Somewhere in a field there is part of our portable gas cooker that we use for picnics and the like.  When we were recently away we went to use it and found one of the saucepan supports missing.





The cooker has spent many years bouncing around in our camping trailer so doesn't owe us anything.  A new one has been purchased for £14.99.  I had often thought that it might be possible to use the gas control system from these cookers to control the burners used in model boilers.  So I had a go.  First the plastic knob of the lever was pulled off and the gas control wheel removed.





The gas ring, peizo ignition and casing was removed leaving the control valve which is fitted with a gas pressure regulator and the system for connecting the gas canister.





The control valve and the pipe and jet that fed the gas ring.





The gas feed pipe is sealed into the valve housing using a compressed 'O' ring.





Part of the lever that operates the gas canister was cut off as it now had no function.





The gas jet was removed and a new copper pipe was hard soldered to the original gas pipe.

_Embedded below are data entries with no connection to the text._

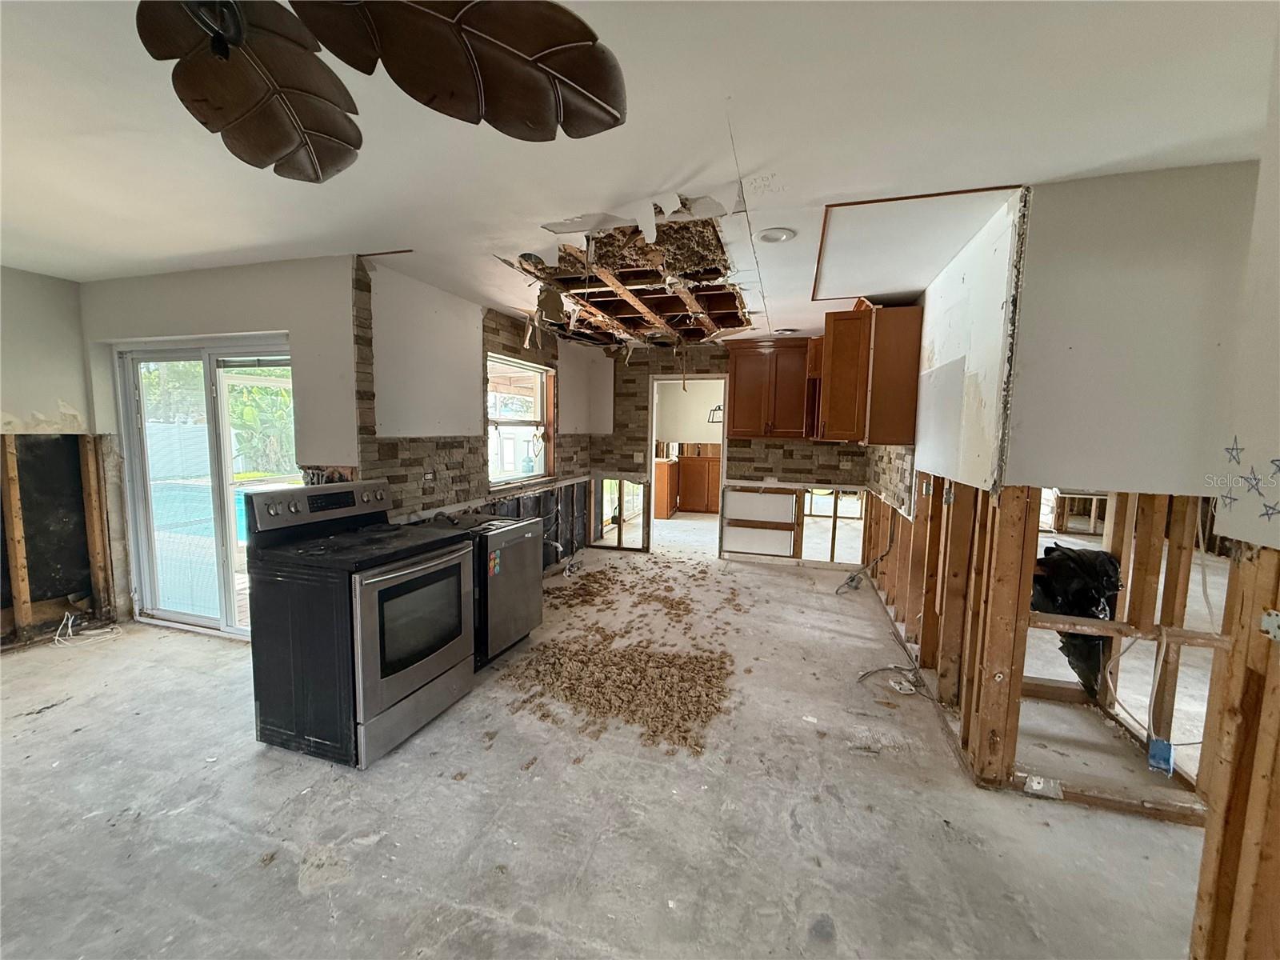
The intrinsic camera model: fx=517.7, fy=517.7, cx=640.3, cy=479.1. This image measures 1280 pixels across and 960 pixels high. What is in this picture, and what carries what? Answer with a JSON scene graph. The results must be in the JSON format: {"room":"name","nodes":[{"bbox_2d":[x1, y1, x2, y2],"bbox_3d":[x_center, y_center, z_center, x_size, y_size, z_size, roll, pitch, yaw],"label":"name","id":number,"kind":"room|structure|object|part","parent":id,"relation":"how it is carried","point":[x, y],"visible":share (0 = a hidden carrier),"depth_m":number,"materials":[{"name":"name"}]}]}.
{"room":"kitchen","nodes":[
{"label":"kitchen","id":0,"kind":"room"},
{"bbox_2d":[0,263,117,644],"bbox_3d":[-4.486,-0.011,2.118,0.151,2.446,3.803,3,6,17],"label":"left wall","id":1,"kind":"structure","parent":0,"point":[22,362],"depth_m":3.48,"materials":[{"name":"white paint"}]},
{"bbox_2d":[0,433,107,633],"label":"exposed wall framing","id":2,"kind":"object","parent":1,"relation":"attached to","point":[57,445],"visible":0.86,"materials":[{"name":"brown wood"}]},
{"bbox_2d":[80,256,362,638],"bbox_3d":[-2.752,-0.122,3.462,1.822,2.430,0.161,3,6,17],"label":"sliding door wall","id":3,"kind":"structure","parent":0,"point":[271,321],"depth_m":3.24,"materials":[{"name":"paint"}]},
{"bbox_2d":[112,336,295,638],"bbox_3d":[-2.903,0.084,3.620,1.524,1.988,0.141,3,6,17],"label":"sliding glass door","id":4,"kind":"structure","parent":3,"relation":"in","point":[176,614],"depth_m":3.63,"materials":[{"name":"glass"}]},
{"bbox_2d":[358,256,598,565],"bbox_3d":[-1.188,-0.224,4.760,0.156,2.440,3.645,3,6,17],"label":"left wall","id":5,"kind":"structure","parent":0,"point":[505,345],"depth_m":3.80,"materials":[{"name":"white paint"}]},
{"bbox_2d":[421,469,435,485],"bbox_3d":[-1.493,-0.016,3.668,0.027,0.112,0.113,3,6,17],"label":"wall outlet","id":6,"kind":"object","parent":5,"relation":"attached to","point":[427,477],"visible":0.99,"depth_m":3.66,"materials":[{"name":"white plastic"}]},
{"bbox_2d":[487,352,555,486],"bbox_3d":[-1.169,-0.522,4.841,0.138,1.152,1.210,3,6,17],"label":"window","id":7,"kind":"structure","parent":5,"relation":"in","point":[539,471],"depth_m":4.99,"materials":[{"name":"clear glass"}]},
{"bbox_2d":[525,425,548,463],"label":"hanging ornament","id":8,"kind":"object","parent":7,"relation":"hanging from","point":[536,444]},
{"bbox_2d":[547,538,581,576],"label":"electrical cable","id":9,"kind":"object","parent":5,"relation":"attached to","point":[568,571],"visible":0.6,"depth_m":5.28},
{"bbox_2d":[0,514,1218,959],"bbox_3d":[0.555,1.187,3.688,8.790,0.104,10.768,3,6,17],"label":"concrete floor","id":10,"kind":"structure","parent":0,"point":[73,714],"depth_m":2.01,"materials":[{"name":"grey concrete"}]},
{"bbox_2d":[52,612,120,646],"bbox_3d":[-3.839,1.010,3.580,0.373,0.151,0.282,3,6,17],"label":"cable","id":11,"kind":"object","parent":10,"relation":"on","point":[57,638],"visible":0.94,"depth_m":3.55,"materials":[{"name":"white plastic"}]},
{"bbox_2d":[244,478,474,766],"bbox_3d":[-1.345,0.628,2.614,0.764,1.158,0.774,3,6,17],"label":"electric range","id":12,"kind":"object","parent":10,"relation":"on","point":[366,668],"visible":0.99,"depth_m":2.35,"materials":[{"name":"black metal"}]},
{"bbox_3d":[-1.645,0.142,2.764,0.160,0.214,0.758,3,6,17],"label":"control panel","id":13,"kind":"part","parent":12,"relation":"part of","materials":[{"name":"metal"}]},
{"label":"digital display","id":14,"kind":"part","parent":12,"relation":"part of","materials":[{"name":"black"}]},
{"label":"oven door","id":15,"kind":"part","parent":12,"relation":"part of","materials":[{"name":"silver metal"}]},
{"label":"storage drawer","id":16,"kind":"part","parent":12,"relation":"part of","materials":[{"name":"silver metal"}]},
{"bbox_2d":[419,508,544,666],"bbox_3d":[-1.111,0.692,3.510,0.700,0.862,0.687,3,6,17],"label":"dishwasher","id":17,"kind":"object","parent":10,"relation":"on","point":[539,606],"visible":0.48,"depth_m":3.31,"materials":[{"name":"metal"}]},
{"bbox_2d":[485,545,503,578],"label":"sticker","id":18,"kind":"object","parent":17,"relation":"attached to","point":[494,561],"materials":[{"name":"multicoloured paper"}]},
{"bbox_2d":[497,559,744,754],"bbox_3d":[0.006,1.101,3.851,1.921,0.043,2.613,3,6,17],"label":"debris pile","id":19,"kind":"object","parent":10,"relation":"on","point":[685,738],"visible":0.96,"depth_m":3.23,"materials":[{"name":"brown"}]},
{"bbox_2d":[653,456,680,518],"bbox_3d":[0.279,0.129,8.827,0.599,0.907,0.776,3,6,17],"label":"wooden cabinet","id":20,"kind":"object","parent":10,"relation":"on","point":[663,474],"visible":0.52,"depth_m":8.48,"materials":[{"name":"brown wood"}]},
{"bbox_2d":[677,451,720,512],"bbox_3d":[1.174,0.053,9.267,0.933,0.982,0.530,3,6,17],"label":"wooden cabinet","id":21,"kind":"object","parent":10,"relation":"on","point":[709,466],"visible":0.74,"depth_m":9.06,"materials":[{"name":"brown wood"}]},
{"bbox_2d":[854,631,929,698],"bbox_3d":[1.539,1.117,3.149,0.413,0.190,0.475,3,6,17],"label":"electrical cable","id":22,"kind":"object","parent":10,"relation":"on","point":[894,668],"visible":0.95,"depth_m":3.11,"materials":[{"name":"plastic"}]},
{"bbox_2d":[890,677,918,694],"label":"electrical outlet","id":23,"kind":"object","parent":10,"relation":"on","point":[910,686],"visible":0.91,"depth_m":2.98,"materials":[{"name":"white plastic"}]},
{"bbox_2d":[0,0,1279,347],"bbox_3d":[-0.113,-1.346,3.274,8.374,0.114,9.889,3,6,17],"label":"ceiling","id":24,"kind":"structure","parent":0,"point":[1122,151],"depth_m":1.72,"materials":[{"name":"white paint"}]},
{"bbox_2d":[132,0,627,180],"bbox_3d":[-0.621,-0.822,0.721,1.288,0.451,1.250,-1,6,-23],"label":"ceiling fan","id":25,"kind":"object","parent":24,"relation":"hanging from","point":[594,103],"visible":0.99,"depth_m":0.95,"materials":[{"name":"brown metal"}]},
{"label":"fan blade","id":26,"kind":"part","parent":25,"relation":"part of","materials":[{"name":"brown"}]},
{"bbox_2d":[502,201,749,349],"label":"ceiling hole","id":27,"kind":"object","parent":24,"relation":"in","point":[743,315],"visible":0.81,"depth_m":3.29,"materials":[{"name":"brown wood"}]},
{"bbox_2d":[756,226,795,243],"bbox_3d":[0.669,-1.206,2.569,0.190,0.020,0.190,3,6,17],"label":"recessed light","id":28,"kind":"object","parent":24,"relation":"in","point":[780,235],"visible":0.99,"depth_m":2.55,"materials":[{"name":"white"}]},
{"bbox_2d":[774,326,798,334],"bbox_3d":[1.405,-1.427,4.999,0.204,0.035,0.199,3,6,17],"label":"recessed light","id":29,"kind":"object","parent":24,"relation":"in","point":[786,332],"visible":0.99,"depth_m":4.96,"materials":[{"name":"white"}]},
{"bbox_2d":[811,184,1019,306],"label":"ceiling trim","id":30,"kind":"object","parent":24,"relation":"in","point":[836,294],"visible":0.97,"depth_m":2.64,"materials":[{"name":"brown wood"}]},
{"bbox_2d":[707,404,723,423],"bbox_3d":[1.362,-1.255,8.799,0.415,0.556,0.338,3,6,17],"label":"pendant light","id":31,"kind":"object","parent":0,"point":[719,407],"visible":0.56,"depth_m":8.80,"materials":[{"name":"black"}]},
{"bbox_2d":[585,336,872,566],"bbox_3d":[0.966,-0.332,5.994,3.433,2.468,0.146,3,6,17],"label":"back wall","id":32,"kind":"structure","parent":0,"point":[804,442],"depth_m":6.00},
{"bbox_2d":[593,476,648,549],"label":"wall opening","id":33,"kind":"object","parent":32,"relation":"in","point":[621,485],"visible":0.7,"depth_m":6.35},
{"bbox_2d":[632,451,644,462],"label":"light switch","id":34,"kind":"object","parent":32,"relation":"attached to","point":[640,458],"visible":0.99,"depth_m":6.17,"materials":[{"name":"white plastic"}]},
{"bbox_2d":[645,375,728,557],"bbox_3d":[0.575,-0.125,6.063,0.998,2.110,0.359,3,6,17],"label":"doorway","id":35,"kind":"object","parent":32,"relation":"in","point":[650,434],"visible":0.73,"depth_m":6.05,"materials":[{"name":"white paint"}]},
{"bbox_2d":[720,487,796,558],"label":"wall panel","id":36,"kind":"object","parent":32,"relation":"in","point":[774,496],"visible":0.98,"depth_m":5.81,"materials":[{"name":"white"}]},
{"bbox_2d":[724,337,813,438],"bbox_3d":[1.424,-0.953,5.548,0.921,1.008,0.362,3,6,17],"label":"upper cabinet","id":37,"kind":"object","parent":32,"relation":"attached to","point":[738,391],"visible":0.96,"depth_m":5.41,"materials":[{"name":"brown wood"}]},
{"bbox_2d":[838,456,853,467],"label":"wall outlet","id":38,"kind":"object","parent":32,"relation":"attached to","point":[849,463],"visible":0.99,"depth_m":5.41,"materials":[{"name":"white plastic"}]},
{"bbox_2d":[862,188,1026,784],"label":"right wall","id":39,"kind":"structure","parent":0,"point":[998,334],"depth_m":2.60,"materials":[{"name":"paint"}]},
{"bbox_2d":[836,531,895,594],"bbox_3d":[2.063,0.763,4.731,0.461,0.542,0.374,3,6,17],"label":"electrical cable","id":40,"kind":"object","parent":39,"relation":"attached to","point":[854,577],"visible":0.93,"depth_m":4.75,"materials":[{"name":"plastic"}]},
{"bbox_2d":[811,300,923,446],"bbox_3d":[1.712,-0.787,4.037,0.612,0.981,0.865,3,6,17],"label":"upper cabinet","id":41,"kind":"object","parent":39,"relation":"attached to","point":[838,391],"visible":0.95,"depth_m":3.65,"materials":[{"name":"brown wood"}]},
{"bbox_2d":[996,166,1255,816],"bbox_3d":[2.418,0.122,1.858,1.720,2.408,0.164,3,6,17],"label":"right wall","id":42,"kind":"structure","parent":0,"point":[1202,202],"depth_m":1.99,"materials":[{"name":"paint"}]},
{"bbox_2d":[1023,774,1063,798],"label":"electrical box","id":43,"kind":"object","parent":42,"relation":"attached to","point":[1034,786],"visible":0.96,"depth_m":2.10,"materials":[{"name":"white"}]},
{"bbox_2d":[1030,543,1123,697],"bbox_3d":[2.128,0.688,2.558,0.432,0.700,0.394,3,6,17],"label":"black plastic bag","id":44,"kind":"object","parent":42,"relation":"hanging from","point":[1090,568],"visible":0.55,"depth_m":2.47,"materials":[{"name":"black plastic"}]},
{"bbox_2d":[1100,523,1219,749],"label":"electrical cable","id":45,"kind":"object","parent":42,"relation":"hanging from","point":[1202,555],"visible":0.82,"depth_m":2.20,"materials":[{"name":"white plastic"}]},
{"bbox_2d":[1146,737,1175,774],"bbox_3d":[2.159,1.149,2.155,0.076,0.111,0.075,3,6,17],"label":"electrical box","id":46,"kind":"object","parent":42,"relation":"attached to","point":[1170,765],"visible":0.93,"depth_m":2.14,"materials":[{"name":"blue plastic"}]},
{"bbox_2d":[1189,51,1279,959],"bbox_3d":[1.111,0.262,0.115,0.151,2.477,2.734,3,6,17],"label":"near right wall","id":47,"kind":"structure","parent":0,"point":[1204,864],"depth_m":1.18,"materials":[{"name":"beige"}]},
{"bbox_2d":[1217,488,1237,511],"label":"star drawing","id":48,"kind":"object","parent":47,"relation":"attached to","point":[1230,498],"visible":0.98,"depth_m":1.35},
{"bbox_2d":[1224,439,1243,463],"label":"star drawing","id":49,"kind":"object","parent":47,"relation":"attached to","point":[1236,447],"visible":0.98,"depth_m":1.35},
{"bbox_2d":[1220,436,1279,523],"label":"star decal","id":50,"kind":"object","parent":47,"relation":"attached to","point":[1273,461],"visible":0.99,"depth_m":1.21},
{"bbox_2d":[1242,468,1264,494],"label":"star drawing","id":51,"kind":"object","parent":47,"relation":"attached to","point":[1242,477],"visible":0.97,"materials":[{"name":"blue"}]},
{"bbox_2d":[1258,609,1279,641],"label":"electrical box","id":52,"kind":"object","parent":47,"relation":"attached to","point":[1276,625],"visible":0.97,"depth_m":1.12,"materials":[{"name":"metal"}]},
{"bbox_2d":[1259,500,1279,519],"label":"star drawing","id":53,"kind":"object","parent":47,"relation":"attached to","point":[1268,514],"visible":0.98,"depth_m":1.20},
{"label":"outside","id":54,"kind":"structure","parent":0,"visible":0},
{"bbox_2d":[145,478,255,546],"bbox_3d":[-6.302,0.506,7.501,2.650,0.673,2.197,3,6,17],"label":"swimming pool","id":55,"kind":"structure","parent":54,"relation":"in","point":[237,496],"depth_m":7.08,"materials":[{"name":"liquid"}]},
{"label":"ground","id":56,"kind":"structure","parent":54,"visible":0},
{"bbox_2d":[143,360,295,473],"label":"tree","id":57,"kind":"object","parent":56,"relation":"on","point":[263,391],"visible":0.27,"depth_m":9.94,"materials":[{"name":"green plant"}]}
]}

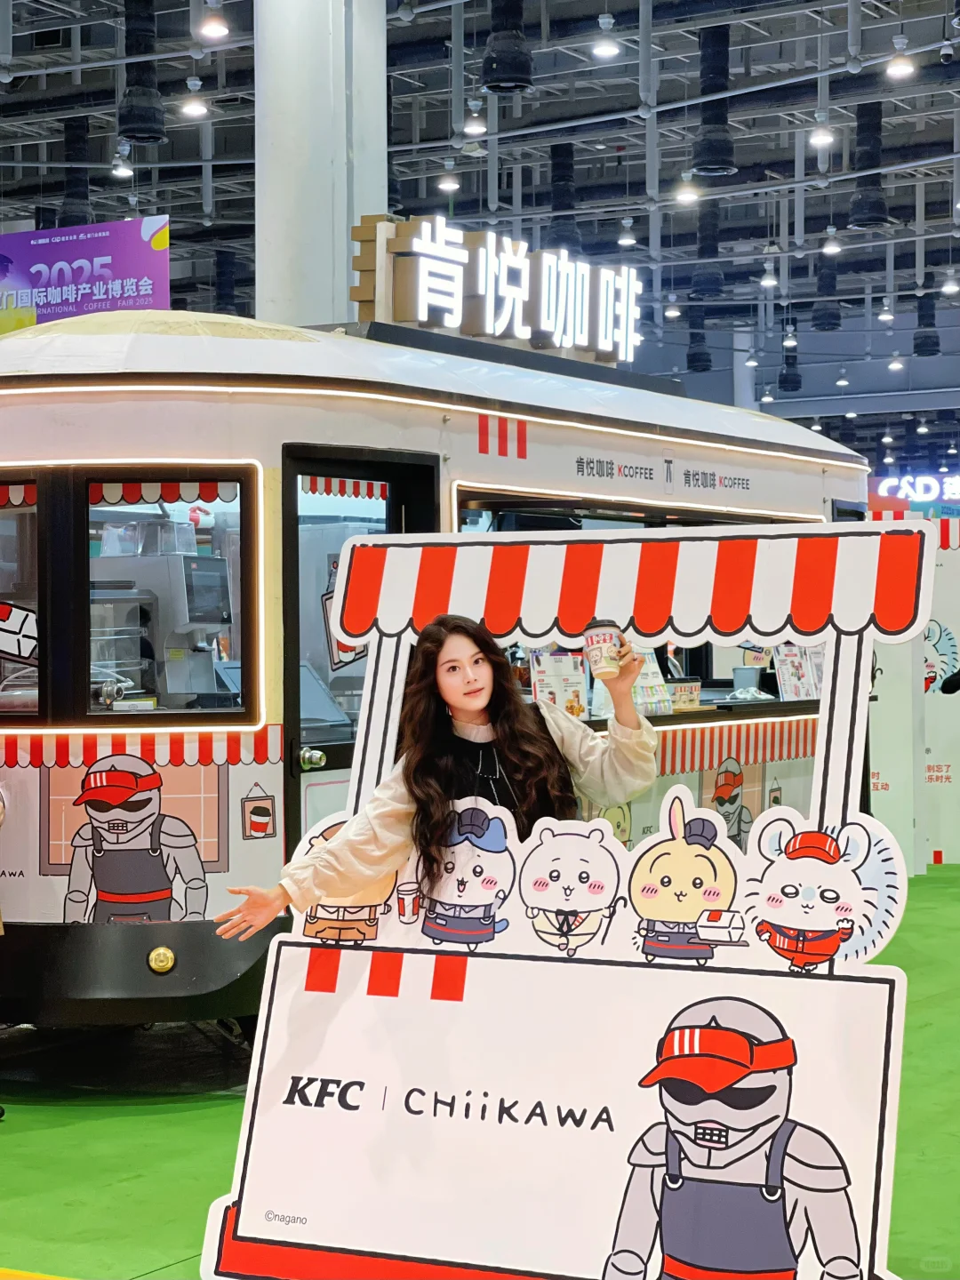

After testing for leaks using soapy water the gas system was tried with a with a temporary connection to a small gas poker burner.  A proper screw fitting using an 'O' ring as a seal will be fitted.





As most of the not needed casing was cut off leaving a fairly small unit that uses inexpensive gas canisters.





As the system uses a gas regulator it means that the delivered gas pressure is a lot lower than running with just a regulator only.  It also means that the maximum delivered gas pressure should be constant.  With the lower pressure I expect larger jets will be needed for bigger burners.  I will experiment and report.

Regards Tony.


----------